• Aim
Find every line in the records below that contains the string "filled", and copy each such line in full. Treat uppercase and lowercase letters as different.

• Stored data
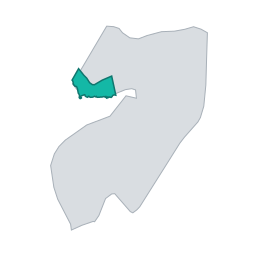 location of Djibouti, Arta, Djibouti, rotated 185°
{"feature_id": "41766387B83981523687012", "entity_name": "Djibouti", "entity_type": "district", "adm_level": 2, "iso_a3": "DJI", "parent_name": "Djibouti", "parent_adm1": "Arta", "projection": "equal_earth", "projection_center": [43.007, 11.493], "detail": "fine", "context": "in_parent", "style": "filled", "palette": "teal", "viewbox_px": 256, "rotation_deg": 185, "n_neighbors": 0, "source": "geoboundaries", "source_scale": "gbopen_adm2", "svg_char_len": 1929}
<svg xmlns="http://www.w3.org/2000/svg" viewBox="0 0 256 256"><g transform="rotate(185 128 128)"><path d="M187.1,167.1L179.3,183.3L169.4,204.0L158.1,227.6L151.1,227.7L145.6,226.4L141.8,222.4L134.1,218.0L125.4,217.7L117.0,221.8L102.9,226.9L90.2,228.5L80.0,231.3L71.5,234.6L63.8,232.8L57.2,229.8L55.8,204.8L54.2,177.6L54.4,156.3L56.8,144.7L58.9,140.1L70.9,123.9L75.1,117.3L88.8,90.6L100.6,67.7L109.4,50.6L112.1,47.2L115.8,43.9L118.4,44.9L135.5,61.4L138.5,60.9L144.2,55.8L149.4,38.2L153.1,31.7L154.6,31.9L165.6,27.0L175.5,21.4L176.8,27.2L191.8,50.9L196.7,62.5L201.8,83.9L199.1,95.8L195.2,103.5L189.4,110.5L169.4,127.4L147.0,138.2L132.8,159.9L122.2,158.4L123.8,166.6L127.7,167.5L133.9,166.0L146.2,159.7L157.1,156.7L168.9,156.4L179.6,159.1L187.1,167.1Z" fill="#d9dde1" stroke="#a8b0b8" stroke-width="1"/><path d="M143.0,159.6L148.8,178.3L157.9,173.4L165.2,168.2L167.3,168.1L170.2,169.8L173.5,174.1L176.5,176.6L182.4,182.8L187.9,170.8L187.4,170.4L186.7,169.0L186.3,167.1L186.0,166.5L184.3,164.9L183.1,164.9L182.8,164.7L181.8,162.8L181.6,162.2L180.6,158.4L179.6,157.2L179.1,155.8L179.1,155.3L179.3,154.5L179.2,154.0L178.9,153.6L178.2,153.1L177.4,153.5L177.0,153.9L177.1,154.2L178.2,154.2L178.4,154.5L178.4,154.8L178.2,155.2L177.0,156.1L175.6,156.7L174.5,157.4L173.9,157.3L173.5,156.2L172.8,155.7L171.5,155.2L170.8,155.1L170.4,156.0L170.0,156.2L169.5,156.1L168.8,155.5L168.0,155.3L166.2,155.6L165.7,155.7L165.1,156.1L164.2,156.7L162.9,156.2L162.3,156.7L161.8,156.1L161.4,155.9L159.3,156.2L158.7,156.2L157.9,156.6L157.1,156.5L156.5,156.6L154.9,157.2L154.1,157.0L153.5,157.4L153.3,157.2L153.2,156.7L152.9,156.6L152.6,157.0L152.4,156.5L152.1,156.4L151.9,155.9L151.6,155.8L151.5,156.0L151.7,156.8L151.4,157.1L150.8,157.1L150.4,156.6L150.1,156.6L149.7,157.1L149.4,157.3L149.0,157.1L148.3,157.2L147.9,157.0L147.4,157.0L146.6,157.9L146.2,158.8L145.9,159.2L144.7,159.8L143.0,159.6Z" fill="#14b8a6" stroke="#0f766e" stroke-width="1.5"/></g></svg>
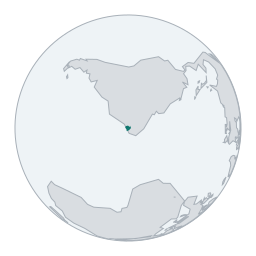 Sergipe on an orthographic globe, rotated 111°
{"feature_id": "BRA-629", "entity_name": "Sergipe", "entity_type": "State", "adm_level": 1, "iso_a3": "BRA", "parent_name": "Brazil", "parent_adm1": "", "projection": "orthographic", "projection_center": [-37.484, -10.548], "detail": "fine", "context": "on_globe", "style": "filled", "palette": "teal", "viewbox_px": 256, "rotation_deg": 111, "n_neighbors": 0, "source": "natural_earth", "source_scale": "10m", "svg_char_len": 6596}
<svg xmlns="http://www.w3.org/2000/svg" viewBox="0 0 256 256"><g transform="rotate(111 128 128)"><circle cx="128" cy="128" r="113" fill="#eef3f6" stroke="#a8b0b8"/><path d="M90.6,21.8L92.3,21.2L90.9,21.7L94.3,20.5L95.1,20.3L95.2,20.2L98.4,19.3L97.1,19.7L96.0,20.0L96.5,19.9L95.0,20.4L96.7,19.9L94.6,20.8L99.2,19.3L99.7,19.4L97.6,20.2L94.6,20.9L82.2,25.7L79.2,27.4L78.0,28.6L82.7,28.8L80.7,30.5L80.4,32.2L83.0,30.6L84.1,28.8L88.9,26.8L89.7,25.2L91.7,24.3L93.9,22.7L97.1,22.1L99.0,22.6L97.4,24.1L98.2,24.5L102.6,22.7L102.3,25.4L106.9,27.5L106.4,28.5L100.4,30.7L93.2,31.3L85.3,35.5L94.0,32.2L92.6,35.3L93.9,35.7L96.1,35.4L97.9,34.1L98.2,35.2L89.8,38.5L89.4,37.5L92.1,36.4L88.7,36.9L83.0,39.7L82.8,41.4L74.4,45.0L74.2,46.4L72.2,48.2L73.2,45.6L71.3,50.4L61.4,57.6L58.6,67.2L57.5,60.4L54.8,60.3L51.1,61.4L50.6,62.9L46.5,63.2L41.5,67.9L37.5,76.3L37.2,82.0L41.9,80.7L44.2,76.7L48.3,74.9L43.3,85.3L49.9,85.0L48.1,92.7L49.7,96.2L53.6,94.4L57.4,95.6L60.8,90.6L66.1,87.5L65.5,93.7L68.9,87.7L71.4,90.3L82.3,89.0L81.3,90.4L90.3,97.2L101.1,99.9L103.6,104.5L102.2,107.5L106.2,108.2L106.3,110.2L123.1,113.0L132.4,118.0L132.6,125.0L125.7,132.9L121.7,150.3L110.0,156.2L108.5,163.4L101.9,174.2L94.6,173.8L98.2,178.9L95.4,182.3L91.1,182.9L91.7,186.6L88.6,187.0L91.7,189.2L88.8,194.5L92.1,198.4L90.6,202.6L92.9,204.8L91.5,204.9L90.6,205.9L91.3,207.3L86.1,205.6L82.1,200.4L82.1,197.6L80.2,197.4L80.0,190.2L78.8,191.8L75.1,181.6L74.9,172.9L70.8,149.1L67.9,144.7L60.1,140.4L50.5,125.0L52.3,117.9L50.5,115.1L56.3,104.7L55.3,96.5L53.4,95.7L51.2,99.2L45.3,95.4L44.0,89.6L30.3,85.3L29.8,83.0L31.3,78.2L34.6,65.8L29.6,78.5L29.3,76.7L30.6,72.6L31.7,70.9L35.1,64.6L35.8,63.3L41.1,56.3L46.9,49.8L53.2,43.8L60.0,38.2L67.1,33.2L74.6,28.8L82.5,25.0L90.6,21.8ZM57.2,70.7L64.9,74.1L59.5,75.6L60.7,74.5L59.0,72.8L55.4,71.8L51.0,73.8L57.2,70.7ZM62.8,64.4L61.4,64.3L62.9,64.0L62.8,64.4ZM92.0,23.1L92.9,22.9L92.1,23.3L92.0,23.1ZM92.1,22.7L90.4,23.3L90.2,23.3L91.3,22.9L92.1,22.7ZM94.2,22.0L90.0,23.0L89.7,22.9L93.4,21.4L94.2,22.0ZM94.3,20.5L93.9,20.7L93.3,20.8L94.3,20.5ZM107.2,17.5L105.6,17.7L106.3,17.5L107.2,17.5ZM108.7,17.0L108.3,17.1L107.0,17.3L108.7,17.0ZM95.6,209.4L86.9,206.3L91.4,207.6L92.6,205.3L97.9,207.8L95.6,209.4ZM100.0,203.4L102.6,202.1L103.7,202.7L102.2,203.8L100.0,203.4ZM236.6,98.1L236.5,100.6L234.3,92.7L222.6,70.3L221.6,68.3L221.4,68.0L221.2,67.6L222.6,70.8L219.7,66.7L228.6,81.4L231.1,87.6L236.6,101.0L236.7,102.0L237.7,105.1L238.2,104.5L238.9,108.3L239.9,118.1L237.2,132.3L236.2,144.5L233.7,154.4L229.0,159.6L226.3,167.7L223.4,169.7L221.2,174.3L217.1,178.5L211.5,182.1L205.2,180.6L207.2,176.2L207.8,167.3L209.6,146.8L213.8,138.4L214.2,131.6L209.4,115.9L210.6,108.1L208.7,104.5L205.2,104.8L202.6,100.6L200.2,100.3L183.3,101.7L176.6,96.3L165.0,81.1L167.0,75.3L164.6,68.8L175.8,49.0L181.2,50.5L193.5,49.6L195.6,50.6L197.4,54.9L209.2,62.4L209.1,59.0L216.6,64.1L219.5,65.3L214.7,57.2L210.0,54.9L205.9,50.6L207.1,48.9L210.8,51.6L209.3,50.1L204.3,45.4L202.4,43.4L202.2,43.7L204.3,45.5L204.3,45.9L202.4,44.3L201.8,43.5L199.9,42.3L203.3,46.7L205.8,49.0L202.5,48.6L206.4,52.6L206.5,54.0L200.0,47.9L198.5,45.9L188.8,39.6L190.0,41.4L199.3,47.8L197.7,47.0L199.4,50.2L196.8,47.2L186.3,40.4L181.5,40.9L180.3,48.4L176.5,48.9L171.1,47.1L166.8,39.1L175.7,39.1L174.3,36.8L168.4,33.4L171.6,33.8L170.3,32.6L173.3,32.7L173.4,30.3L175.8,30.4L172.0,27.2L172.7,27.0L174.8,28.8L177.5,30.4L183.0,31.4L183.0,31.0L180.0,29.0L181.9,29.8L178.4,27.7L179.6,28.0L175.1,26.2L171.6,24.4L170.2,23.6L168.2,22.8L170.4,24.2L172.0,25.1L174.7,26.3L178.4,29.2L177.4,29.4L170.4,25.6L168.1,25.7L163.7,23.1L160.5,20.2L168.3,22.8L175.8,26.0L183.0,29.7L189.9,33.9L196.5,38.6L202.8,43.8L208.6,49.4L214.1,55.4L219.1,61.8L223.6,68.5L227.7,75.5L231.2,82.8L234.2,90.4L236.6,98.1ZM175.5,58.8L176.1,60.6L175.5,58.8ZM82.6,88.8L83.9,89.9L82.1,90.1L82.6,88.8ZM58.3,78.1L60.1,77.9L61.0,78.7L59.4,79.2L58.3,78.1ZM75.2,75.8L77.6,76.1L74.9,76.8L75.2,75.8ZM66.2,74.5L73.3,75.9L68.1,78.2L63.7,77.5L67.0,76.5L66.2,74.5ZM60.9,67.8L62.0,68.0L61.3,69.1L60.9,67.8ZM63.9,64.2L63.4,64.4L63.1,63.7L63.9,64.2ZM93.1,35.1L93.8,34.9L95.8,34.8L94.4,35.4L93.1,35.1ZM107.1,31.9L107.2,33.8L106.2,32.8L104.3,33.8L99.8,33.0L105.9,29.0L104.0,30.8L107.1,31.9ZM95.5,31.4L97.6,32.0L95.0,31.5L95.5,31.4ZM160.1,26.9L162.4,27.6L163.2,28.8L160.2,29.6L159.0,27.8L160.1,26.9ZM165.6,28.4L159.5,24.9L161.2,24.6L161.3,25.3L163.0,25.4L163.6,26.7L171.1,30.2L172.3,31.6L165.9,31.7L167.3,30.8L165.0,30.0L165.6,28.4ZM141.2,19.6L138.6,18.9L145.6,18.9L147.2,19.6L144.2,20.2L140.6,19.7L141.2,19.6ZM101.6,19.5L100.1,19.8L100.5,19.6L102.1,19.1L101.6,19.5ZM106.4,17.6L108.3,18.1L106.7,18.4L109.7,18.8L106.8,19.8L105.0,19.5L105.0,20.8L102.1,20.9L102.6,21.8L98.8,20.9L96.2,21.3L100.2,20.4L102.9,19.3L103.4,19.0L102.7,18.6L98.6,19.3L100.7,18.7L103.2,18.1L104.5,17.8L102.8,18.3L105.8,17.6L104.2,18.0L106.4,17.6ZM134.7,15.6L136.3,15.7L135.1,15.7L136.2,15.8L136.3,15.9L137.5,16.1L135.8,16.2L137.0,16.5L135.5,16.4L138.1,16.9L135.4,16.6L135.4,16.9L138.0,17.1L126.1,18.7L123.2,20.2L122.2,21.8L117.7,21.4L115.8,19.9L115.6,18.3L119.0,17.1L116.4,17.3L117.3,16.9L119.0,16.9L116.8,16.7L118.0,16.4L117.9,16.0L114.0,16.3L113.9,16.3L116.0,16.0L115.3,16.1L125.0,15.4L134.7,15.6ZM195.9,49.2L197.2,49.6L198.7,49.7L199.8,51.9L195.9,49.2ZM188.8,44.5L189.7,44.4L192.0,47.2L190.7,46.9L188.8,44.5ZM188.1,42.2L189.5,44.2L188.0,42.9L188.1,42.2ZM175.4,28.7L176.0,28.7L176.9,29.2L177.4,29.8L175.4,28.7ZM215.1,58.3L215.4,59.5L214.5,58.5L214.5,58.2L215.1,58.3ZM208.1,55.3L210.7,57.0L208.4,55.9L208.1,55.3ZM236.6,156.4L229.7,172.9L229.0,172.0L231.0,166.5L235.1,156.1L236.6,154.2L238.0,149.9L236.6,156.4Z" fill="#d9dde1" stroke="#a8b0b8" stroke-width="1"/><path d="M130.1,127.9L129.9,128.0L129.7,128.0L129.4,128.2L129.1,128.4L129.0,128.6L128.9,128.8L128.7,129.1L128.5,128.9L128.4,128.9L128.4,129.0L128.5,129.0L128.6,129.3L128.6,129.2L128.6,129.3L128.4,129.4L128.4,129.5L128.2,129.7L128.3,129.5L128.3,129.4L128.3,129.5L128.2,129.5L128.1,129.8L127.9,129.9L127.8,130.0L127.7,129.9L127.7,130.0L127.4,129.9L127.3,129.7L127.2,129.7L127.0,129.4L126.9,129.2L126.8,128.9L126.7,128.9L126.6,128.7L126.6,128.4L126.8,128.3L127.0,128.4L127.3,128.3L127.4,128.2L127.4,127.9L127.3,127.7L127.4,127.3L127.4,127.1L127.3,126.9L127.2,126.8L127.2,126.7L127.0,126.4L126.9,126.4L127.0,126.4L127.0,126.2L126.9,126.2L127.0,126.1L127.3,126.1L127.6,126.2L127.7,126.3L127.8,126.4L128.0,126.4L128.2,126.5L128.3,126.5L128.5,126.6L128.7,126.8L128.8,126.9L129.0,126.9L129.0,127.0L129.2,127.3L129.3,127.3L129.5,127.4L129.5,127.5L129.6,127.4L129.7,127.5L129.8,127.5L129.8,127.8L129.9,127.7L130.0,127.7L130.0,127.8L130.1,127.9Z" fill="#14b8a6" stroke="#0f766e" stroke-width="1.5"/></g></svg>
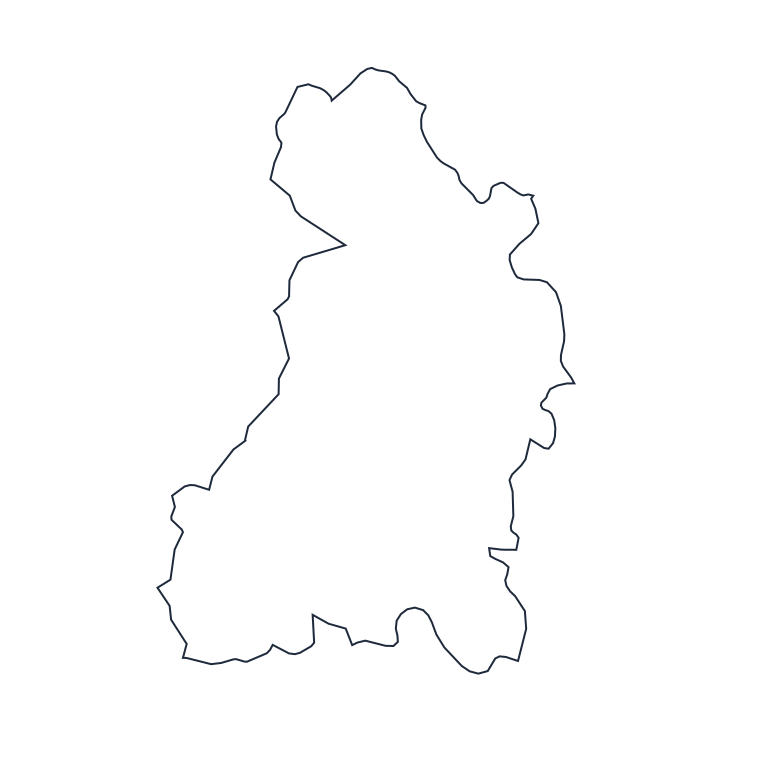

• Final answer
{"feature_id": "41766387B83981523687012", "entity_name": "Djibouti", "entity_type": "district", "adm_level": 2, "iso_a3": "DJI", "parent_name": "Djibouti", "parent_adm1": "Arta", "projection": "equal_earth", "projection_center": [43.007, 11.493], "detail": "fine", "context": "in_parent", "style": "filled", "palette": "teal", "viewbox_px": 256, "rotation_deg": 185, "n_neighbors": 0, "source": "geoboundaries", "source_scale": "gbopen_adm2", "svg_char_len": 1929}
{"feature_id": "BRA-629", "entity_name": "Sergipe", "entity_type": "State", "adm_level": 1, "iso_a3": "BRA", "parent_name": "Brazil", "parent_adm1": "", "projection": "orthographic", "projection_center": [-37.484, -10.548], "detail": "fine", "context": "on_globe", "style": "filled", "palette": "teal", "viewbox_px": 256, "rotation_deg": 111, "n_neighbors": 0, "source": "natural_earth", "source_scale": "10m", "svg_char_len": 6596}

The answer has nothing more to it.